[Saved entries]
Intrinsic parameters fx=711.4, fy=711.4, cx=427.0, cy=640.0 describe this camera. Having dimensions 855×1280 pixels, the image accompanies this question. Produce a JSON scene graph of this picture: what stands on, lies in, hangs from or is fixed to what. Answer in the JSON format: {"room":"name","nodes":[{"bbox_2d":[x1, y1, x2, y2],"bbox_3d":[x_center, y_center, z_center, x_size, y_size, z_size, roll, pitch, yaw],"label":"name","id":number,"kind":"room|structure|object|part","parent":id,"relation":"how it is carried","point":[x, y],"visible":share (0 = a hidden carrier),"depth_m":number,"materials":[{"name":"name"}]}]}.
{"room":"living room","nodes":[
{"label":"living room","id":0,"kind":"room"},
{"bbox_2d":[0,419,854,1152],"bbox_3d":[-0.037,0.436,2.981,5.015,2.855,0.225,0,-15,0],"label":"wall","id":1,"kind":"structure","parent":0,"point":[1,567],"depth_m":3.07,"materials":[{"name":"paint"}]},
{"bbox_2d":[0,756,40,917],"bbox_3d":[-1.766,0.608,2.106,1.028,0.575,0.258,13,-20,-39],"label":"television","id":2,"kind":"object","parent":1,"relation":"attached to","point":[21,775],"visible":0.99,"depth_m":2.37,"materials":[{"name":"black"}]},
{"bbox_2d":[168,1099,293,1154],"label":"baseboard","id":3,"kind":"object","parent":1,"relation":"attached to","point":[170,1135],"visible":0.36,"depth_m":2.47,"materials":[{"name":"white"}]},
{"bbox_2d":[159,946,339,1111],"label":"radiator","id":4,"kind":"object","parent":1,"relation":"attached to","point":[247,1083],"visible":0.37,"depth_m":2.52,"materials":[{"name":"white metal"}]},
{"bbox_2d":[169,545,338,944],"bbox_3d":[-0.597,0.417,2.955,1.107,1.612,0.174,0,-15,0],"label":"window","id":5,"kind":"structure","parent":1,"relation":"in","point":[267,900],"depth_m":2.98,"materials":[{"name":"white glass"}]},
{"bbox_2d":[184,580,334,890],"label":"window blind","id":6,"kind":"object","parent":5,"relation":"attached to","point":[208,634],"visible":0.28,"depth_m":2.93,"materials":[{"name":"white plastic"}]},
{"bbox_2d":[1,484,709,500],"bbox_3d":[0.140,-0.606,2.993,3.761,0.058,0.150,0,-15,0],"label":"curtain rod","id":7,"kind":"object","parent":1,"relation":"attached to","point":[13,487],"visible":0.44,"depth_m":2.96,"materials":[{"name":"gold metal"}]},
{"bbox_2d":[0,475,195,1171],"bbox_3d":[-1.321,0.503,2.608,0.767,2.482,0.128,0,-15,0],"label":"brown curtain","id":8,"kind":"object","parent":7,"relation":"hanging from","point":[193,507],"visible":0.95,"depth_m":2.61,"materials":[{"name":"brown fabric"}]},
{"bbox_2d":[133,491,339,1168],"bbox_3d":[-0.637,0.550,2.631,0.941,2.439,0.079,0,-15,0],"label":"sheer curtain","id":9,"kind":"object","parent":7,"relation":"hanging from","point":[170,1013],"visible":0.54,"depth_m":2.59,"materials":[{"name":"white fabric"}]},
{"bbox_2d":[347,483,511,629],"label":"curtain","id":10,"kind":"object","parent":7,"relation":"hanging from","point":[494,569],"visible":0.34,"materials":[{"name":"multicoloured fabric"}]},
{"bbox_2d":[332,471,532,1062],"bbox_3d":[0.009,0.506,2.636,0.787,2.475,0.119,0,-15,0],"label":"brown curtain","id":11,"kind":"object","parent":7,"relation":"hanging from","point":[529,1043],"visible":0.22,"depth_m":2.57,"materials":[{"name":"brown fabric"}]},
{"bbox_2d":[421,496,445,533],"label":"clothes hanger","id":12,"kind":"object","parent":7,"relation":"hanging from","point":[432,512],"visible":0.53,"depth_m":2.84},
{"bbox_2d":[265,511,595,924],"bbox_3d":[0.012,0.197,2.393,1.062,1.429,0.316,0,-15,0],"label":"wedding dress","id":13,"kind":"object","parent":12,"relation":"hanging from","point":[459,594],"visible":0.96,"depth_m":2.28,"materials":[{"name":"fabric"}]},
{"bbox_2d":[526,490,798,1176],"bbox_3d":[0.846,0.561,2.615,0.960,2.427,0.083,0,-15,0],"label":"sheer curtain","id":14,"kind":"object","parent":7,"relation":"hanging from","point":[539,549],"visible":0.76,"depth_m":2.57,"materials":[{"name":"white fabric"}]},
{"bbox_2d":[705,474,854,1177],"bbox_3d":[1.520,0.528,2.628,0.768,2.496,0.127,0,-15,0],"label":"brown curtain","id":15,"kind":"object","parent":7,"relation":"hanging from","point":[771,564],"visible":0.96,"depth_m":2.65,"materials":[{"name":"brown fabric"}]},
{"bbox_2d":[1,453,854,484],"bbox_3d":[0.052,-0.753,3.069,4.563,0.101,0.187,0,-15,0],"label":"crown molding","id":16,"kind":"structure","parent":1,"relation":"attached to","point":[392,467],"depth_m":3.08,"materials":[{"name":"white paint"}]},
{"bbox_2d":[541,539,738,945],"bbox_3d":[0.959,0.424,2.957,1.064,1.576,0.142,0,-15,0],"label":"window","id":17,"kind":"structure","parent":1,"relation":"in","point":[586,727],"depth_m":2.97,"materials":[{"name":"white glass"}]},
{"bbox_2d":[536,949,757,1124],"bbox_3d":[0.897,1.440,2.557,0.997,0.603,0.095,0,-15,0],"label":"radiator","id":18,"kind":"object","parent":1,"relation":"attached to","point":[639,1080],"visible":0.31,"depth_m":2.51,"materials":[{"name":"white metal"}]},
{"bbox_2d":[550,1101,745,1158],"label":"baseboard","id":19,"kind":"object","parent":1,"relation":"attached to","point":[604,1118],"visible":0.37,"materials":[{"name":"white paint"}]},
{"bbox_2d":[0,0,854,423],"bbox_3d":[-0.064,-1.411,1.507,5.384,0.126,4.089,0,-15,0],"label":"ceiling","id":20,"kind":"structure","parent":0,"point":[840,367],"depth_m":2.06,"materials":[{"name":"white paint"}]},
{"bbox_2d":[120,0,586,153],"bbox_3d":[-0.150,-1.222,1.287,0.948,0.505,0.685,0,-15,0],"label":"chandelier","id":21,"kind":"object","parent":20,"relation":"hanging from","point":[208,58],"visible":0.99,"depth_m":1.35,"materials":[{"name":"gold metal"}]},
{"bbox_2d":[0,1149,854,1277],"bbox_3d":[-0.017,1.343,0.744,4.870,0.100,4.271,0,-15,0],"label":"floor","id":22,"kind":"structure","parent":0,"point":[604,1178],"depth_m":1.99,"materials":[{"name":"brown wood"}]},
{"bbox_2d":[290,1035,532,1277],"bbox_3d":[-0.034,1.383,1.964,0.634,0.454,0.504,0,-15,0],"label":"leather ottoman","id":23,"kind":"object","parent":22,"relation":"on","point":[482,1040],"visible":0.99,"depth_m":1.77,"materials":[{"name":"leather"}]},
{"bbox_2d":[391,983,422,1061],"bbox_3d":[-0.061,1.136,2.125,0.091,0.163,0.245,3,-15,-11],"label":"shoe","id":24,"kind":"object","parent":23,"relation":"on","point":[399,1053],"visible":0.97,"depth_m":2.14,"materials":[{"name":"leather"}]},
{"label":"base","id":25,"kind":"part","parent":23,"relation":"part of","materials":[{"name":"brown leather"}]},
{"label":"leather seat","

Instructions for the task -> Reproduce, please, every line of the records above without alteration.

Task result ->
Intrinsic parameters fx=711.4, fy=711.4, cx=427.0, cy=640.0 describe this camera. Having dimensions 855×1280 pixels, the image accompanies this question. Produce a JSON scene graph of this picture: what stands on, lies in, hangs from or is fixed to what. Answer in the JSON format: {"room":"name","nodes":[{"bbox_2d":[x1, y1, x2, y2],"bbox_3d":[x_center, y_center, z_center, x_size, y_size, z_size, roll, pitch, yaw],"label":"name","id":number,"kind":"room|structure|object|part","parent":id,"relation":"how it is carried","point":[x, y],"visible":share (0 = a hidden carrier),"depth_m":number,"materials":[{"name":"name"}]}]}.
{"room":"living room","nodes":[
{"label":"living room","id":0,"kind":"room"},
{"bbox_2d":[0,419,854,1152],"bbox_3d":[-0.037,0.436,2.981,5.015,2.855,0.225,0,-15,0],"label":"wall","id":1,"kind":"structure","parent":0,"point":[1,567],"depth_m":3.07,"materials":[{"name":"paint"}]},
{"bbox_2d":[0,756,40,917],"bbox_3d":[-1.766,0.608,2.106,1.028,0.575,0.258,13,-20,-39],"label":"television","id":2,"kind":"object","parent":1,"relation":"attached to","point":[21,775],"visible":0.99,"depth_m":2.37,"materials":[{"name":"black"}]},
{"bbox_2d":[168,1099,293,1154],"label":"baseboard","id":3,"kind":"object","parent":1,"relation":"attached to","point":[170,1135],"visible":0.36,"depth_m":2.47,"materials":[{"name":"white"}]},
{"bbox_2d":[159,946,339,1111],"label":"radiator","id":4,"kind":"object","parent":1,"relation":"attached to","point":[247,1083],"visible":0.37,"depth_m":2.52,"materials":[{"name":"white metal"}]},
{"bbox_2d":[169,545,338,944],"bbox_3d":[-0.597,0.417,2.955,1.107,1.612,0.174,0,-15,0],"label":"window","id":5,"kind":"structure","parent":1,"relation":"in","point":[267,900],"depth_m":2.98,"materials":[{"name":"white glass"}]},
{"bbox_2d":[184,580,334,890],"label":"window blind","id":6,"kind":"object","parent":5,"relation":"attached to","point":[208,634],"visible":0.28,"depth_m":2.93,"materials":[{"name":"white plastic"}]},
{"bbox_2d":[1,484,709,500],"bbox_3d":[0.140,-0.606,2.993,3.761,0.058,0.150,0,-15,0],"label":"curtain rod","id":7,"kind":"object","parent":1,"relation":"attached to","point":[13,487],"visible":0.44,"depth_m":2.96,"materials":[{"name":"gold metal"}]},
{"bbox_2d":[0,475,195,1171],"bbox_3d":[-1.321,0.503,2.608,0.767,2.482,0.128,0,-15,0],"label":"brown curtain","id":8,"kind":"object","parent":7,"relation":"hanging from","point":[193,507],"visible":0.95,"depth_m":2.61,"materials":[{"name":"brown fabric"}]},
{"bbox_2d":[133,491,339,1168],"bbox_3d":[-0.637,0.550,2.631,0.941,2.439,0.079,0,-15,0],"label":"sheer curtain","id":9,"kind":"object","parent":7,"relation":"hanging from","point":[170,1013],"visible":0.54,"depth_m":2.59,"materials":[{"name":"white fabric"}]},
{"bbox_2d":[347,483,511,629],"label":"curtain","id":10,"kind":"object","parent":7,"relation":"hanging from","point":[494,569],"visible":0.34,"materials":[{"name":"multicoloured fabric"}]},
{"bbox_2d":[332,471,532,1062],"bbox_3d":[0.009,0.506,2.636,0.787,2.475,0.119,0,-15,0],"label":"brown curtain","id":11,"kind":"object","parent":7,"relation":"hanging from","point":[529,1043],"visible":0.22,"depth_m":2.57,"materials":[{"name":"brown fabric"}]},
{"bbox_2d":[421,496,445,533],"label":"clothes hanger","id":12,"kind":"object","parent":7,"relation":"hanging from","point":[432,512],"visible":0.53,"depth_m":2.84},
{"bbox_2d":[265,511,595,924],"bbox_3d":[0.012,0.197,2.393,1.062,1.429,0.316,0,-15,0],"label":"wedding dress","id":13,"kind":"object","parent":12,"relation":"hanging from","point":[459,594],"visible":0.96,"depth_m":2.28,"materials":[{"name":"fabric"}]},
{"bbox_2d":[526,490,798,1176],"bbox_3d":[0.846,0.561,2.615,0.960,2.427,0.083,0,-15,0],"label":"sheer curtain","id":14,"kind":"object","parent":7,"relation":"hanging from","point":[539,549],"visible":0.76,"depth_m":2.57,"materials":[{"name":"white fabric"}]},
{"bbox_2d":[705,474,854,1177],"bbox_3d":[1.520,0.528,2.628,0.768,2.496,0.127,0,-15,0],"label":"brown curtain","id":15,"kind":"object","parent":7,"relation":"hanging from","point":[771,564],"visible":0.96,"depth_m":2.65,"materials":[{"name":"brown fabric"}]},
{"bbox_2d":[1,453,854,484],"bbox_3d":[0.052,-0.753,3.069,4.563,0.101,0.187,0,-15,0],"label":"crown molding","id":16,"kind":"structure","parent":1,"relation":"attached to","point":[392,467],"depth_m":3.08,"materials":[{"name":"white paint"}]},
{"bbox_2d":[541,539,738,945],"bbox_3d":[0.959,0.424,2.957,1.064,1.576,0.142,0,-15,0],"label":"window","id":17,"kind":"structure","parent":1,"relation":"in","point":[586,727],"depth_m":2.97,"materials":[{"name":"white glass"}]},
{"bbox_2d":[536,949,757,1124],"bbox_3d":[0.897,1.440,2.557,0.997,0.603,0.095,0,-15,0],"label":"radiator","id":18,"kind":"object","parent":1,"relation":"attached to","point":[639,1080],"visible":0.31,"depth_m":2.51,"materials":[{"name":"white metal"}]},
{"bbox_2d":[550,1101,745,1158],"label":"baseboard","id":19,"kind":"object","parent":1,"relation":"attached to","point":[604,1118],"visible":0.37,"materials":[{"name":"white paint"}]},
{"bbox_2d":[0,0,854,423],"bbox_3d":[-0.064,-1.411,1.507,5.384,0.126,4.089,0,-15,0],"label":"ceiling","id":20,"kind":"structure","parent":0,"point":[840,367],"depth_m":2.06,"materials":[{"name":"white paint"}]},
{"bbox_2d":[120,0,586,153],"bbox_3d":[-0.150,-1.222,1.287,0.948,0.505,0.685,0,-15,0],"label":"chandelier","id":21,"kind":"object","parent":20,"relation":"hanging from","point":[208,58],"visible":0.99,"depth_m":1.35,"materials":[{"name":"gold metal"}]},
{"bbox_2d":[0,1149,854,1277],"bbox_3d":[-0.017,1.343,0.744,4.870,0.100,4.271,0,-15,0],"label":"floor","id":22,"kind":"structure","parent":0,"point":[604,1178],"depth_m":1.99,"materials":[{"name":"brown wood"}]},
{"bbox_2d":[290,1035,532,1277],"bbox_3d":[-0.034,1.383,1.964,0.634,0.454,0.504,0,-15,0],"label":"leather ottoman","id":23,"kind":"object","parent":22,"relation":"on","point":[482,1040],"visible":0.99,"depth_m":1.77,"materials":[{"name":"leather"}]},
{"bbox_2d":[391,983,422,1061],"bbox_3d":[-0.061,1.136,2.125,0.091,0.163,0.245,3,-15,-11],"label":"shoe","id":24,"kind":"object","parent":23,"relation":"on","point":[399,1053],"visible":0.97,"depth_m":2.14,"materials":[{"name":"leather"}]},
{"label":"base","id":25,"kind":"part","parent":23,"relation":"part of","materials":[{"name":"brown leather"}]},
{"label":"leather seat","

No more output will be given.